Naturally, she thought that the long campaign and tense election had left her mind a little foggy. She was horrified when she found a portrait talking to him, though it wasn't as crazy as when a wizard came out of the fireplace and shook her hand.

She was speechless as Fudge explained to her that the world was full of hidden wizards--- what he was talking about?--- Fudge was relieved that the Ministry of Magic would be responsible for the entire wizarding community and not let the non-magical crowd find out about them, and he didn't have to bother with it---- hehe.

He added that it was not an easy task to manage, covering everything from regulating the responsibility for the use of broomsticks to keeping the number of dragons under control (the prime minister remembers that she had to hold on to the table to support herself). Finally, Fudge paternally patted the stunned Prime Minister on the shoulder.

None of the politicians' words were credible, Fudge had completely screwed up, Earl Lee had told her completely, she knew everything, Fudge's predicament, and the Death Eater terrorists, and the horrible wizard army that was gathering across the Channel.

As the Prime Minister of the wizarding world, what are you doing?!

"There's nothing to worry about," he said at the time, "and you'll probably never have to see me again." I'll only bother you when something really serious happens on our side, unless it's big enough to affect Muggles, non-magical people, perhaps. Otherwise, we'll be fine. And, I must admit that you can bear this better than your predecessor. He wanted to throw me out of the window, thinking I was sent by my opponent to fool him. ”

At this time, the prime minister finally found out that she was able to speak again.

"So, you-you're not fooling me?"

She was still trying to be in her death throes--- and the female prime minister was ashamed of her performance at the time.

"No," Fudge said softly. "I'm afraid not. See. ”

He turned the prime minister's teacup into a gerbil.

"But," the Prime Minister was once again ashamed of her gaffe--- she was completely frightened by the appearance of these magic-wielding wizards, thinking how clever they were, but it turned out to be the opposite of what she thought, and they were terrible, perhaps not even as good as a political school graduate.

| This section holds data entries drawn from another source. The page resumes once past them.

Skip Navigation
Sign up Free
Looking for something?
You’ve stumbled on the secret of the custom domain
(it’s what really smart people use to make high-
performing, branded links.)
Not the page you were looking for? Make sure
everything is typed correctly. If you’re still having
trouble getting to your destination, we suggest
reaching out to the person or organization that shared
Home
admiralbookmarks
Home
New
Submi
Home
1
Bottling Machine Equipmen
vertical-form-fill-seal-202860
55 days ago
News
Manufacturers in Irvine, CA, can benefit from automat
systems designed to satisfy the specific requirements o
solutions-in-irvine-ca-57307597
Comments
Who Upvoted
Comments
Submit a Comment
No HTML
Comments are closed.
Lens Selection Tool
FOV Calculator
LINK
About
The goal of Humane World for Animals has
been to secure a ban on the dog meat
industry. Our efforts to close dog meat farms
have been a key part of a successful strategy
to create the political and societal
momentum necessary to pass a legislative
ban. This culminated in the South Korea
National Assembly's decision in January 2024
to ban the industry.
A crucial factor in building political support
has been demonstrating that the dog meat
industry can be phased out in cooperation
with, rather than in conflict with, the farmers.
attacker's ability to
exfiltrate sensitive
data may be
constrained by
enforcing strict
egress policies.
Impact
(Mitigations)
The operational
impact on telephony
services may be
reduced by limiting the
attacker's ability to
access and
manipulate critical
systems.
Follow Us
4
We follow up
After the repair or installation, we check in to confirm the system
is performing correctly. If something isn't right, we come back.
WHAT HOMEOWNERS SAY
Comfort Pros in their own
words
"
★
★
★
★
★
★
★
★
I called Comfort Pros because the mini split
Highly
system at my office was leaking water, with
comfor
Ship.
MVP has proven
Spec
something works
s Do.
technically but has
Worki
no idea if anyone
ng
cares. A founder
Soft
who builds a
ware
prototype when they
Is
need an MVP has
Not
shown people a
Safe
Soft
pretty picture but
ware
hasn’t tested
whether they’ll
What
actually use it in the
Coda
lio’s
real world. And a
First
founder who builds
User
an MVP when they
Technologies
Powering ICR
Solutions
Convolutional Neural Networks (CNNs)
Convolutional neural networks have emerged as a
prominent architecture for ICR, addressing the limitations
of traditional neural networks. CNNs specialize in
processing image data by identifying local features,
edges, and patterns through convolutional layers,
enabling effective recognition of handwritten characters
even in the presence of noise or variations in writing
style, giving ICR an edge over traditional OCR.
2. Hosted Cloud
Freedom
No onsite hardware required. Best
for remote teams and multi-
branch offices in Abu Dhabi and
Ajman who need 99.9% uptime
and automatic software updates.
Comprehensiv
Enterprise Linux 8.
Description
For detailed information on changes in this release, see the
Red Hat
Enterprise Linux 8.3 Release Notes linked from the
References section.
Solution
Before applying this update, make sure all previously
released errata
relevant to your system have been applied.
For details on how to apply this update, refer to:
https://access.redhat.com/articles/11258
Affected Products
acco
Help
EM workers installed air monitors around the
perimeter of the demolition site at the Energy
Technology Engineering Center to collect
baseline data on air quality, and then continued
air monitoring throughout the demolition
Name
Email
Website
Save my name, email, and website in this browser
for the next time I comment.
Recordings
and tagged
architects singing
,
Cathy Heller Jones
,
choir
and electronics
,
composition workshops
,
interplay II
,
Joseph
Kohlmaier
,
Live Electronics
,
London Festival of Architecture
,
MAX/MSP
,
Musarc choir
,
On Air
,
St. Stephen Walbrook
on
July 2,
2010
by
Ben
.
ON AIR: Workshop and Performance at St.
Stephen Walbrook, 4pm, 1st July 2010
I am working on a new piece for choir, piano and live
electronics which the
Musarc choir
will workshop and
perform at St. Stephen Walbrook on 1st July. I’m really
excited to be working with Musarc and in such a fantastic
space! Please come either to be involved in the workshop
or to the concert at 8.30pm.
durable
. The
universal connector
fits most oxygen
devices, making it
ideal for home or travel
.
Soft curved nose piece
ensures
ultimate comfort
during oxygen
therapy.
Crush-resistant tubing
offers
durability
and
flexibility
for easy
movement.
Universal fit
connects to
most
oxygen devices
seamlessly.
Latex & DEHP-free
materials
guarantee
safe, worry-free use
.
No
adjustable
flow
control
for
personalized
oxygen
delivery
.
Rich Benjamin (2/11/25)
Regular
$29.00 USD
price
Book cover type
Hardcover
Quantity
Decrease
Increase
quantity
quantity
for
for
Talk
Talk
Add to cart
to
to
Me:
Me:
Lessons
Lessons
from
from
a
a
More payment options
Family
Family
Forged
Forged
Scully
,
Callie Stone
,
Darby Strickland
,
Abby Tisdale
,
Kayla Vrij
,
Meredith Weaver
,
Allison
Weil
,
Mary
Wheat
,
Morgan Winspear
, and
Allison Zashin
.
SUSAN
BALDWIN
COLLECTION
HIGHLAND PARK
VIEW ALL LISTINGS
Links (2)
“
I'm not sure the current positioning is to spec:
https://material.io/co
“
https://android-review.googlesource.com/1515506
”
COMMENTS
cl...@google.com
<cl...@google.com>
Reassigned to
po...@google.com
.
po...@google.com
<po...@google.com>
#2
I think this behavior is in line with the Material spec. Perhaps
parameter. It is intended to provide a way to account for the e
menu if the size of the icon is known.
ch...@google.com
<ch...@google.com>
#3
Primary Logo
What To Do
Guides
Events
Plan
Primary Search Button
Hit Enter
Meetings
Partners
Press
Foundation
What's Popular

"But why - why didn't anyone tell me β€”β€”?"

"The Minister of Magic only identifies himself to the Prime Minister at the time," Fudge said, tucking his wand back into the pocket of his jacket. "We've found that this is the best way to keep it secret. ”

"But," the female prime minister whispered, "why hasn't a former prime minister warned me β€”β€”?"

That's when Fudge really laughed.

"My dear Prime Minister, will you tell anyone? And we will have special personnel--- special personnel to modify the memory--- to make sure that these things are not leaked by any nonsense. ”

Fudge threw some powder into the fireplace, still giggling and walking into the emerald green flames, and the snort vanished. The Prime Minister stood there, knowing that she would not mention it to any living person, for who in the world would believe her?

Until Count Lee appeared, the female prime minister had been trying to treat this matter as a dream--- she had this fantasy when she was very young, but everyone would have it, wouldn't it?--- Lee revealed to her the complete existence of the wizarding world, and some things that she had not thought of at all, that the female prime minister really understood what it meant that day.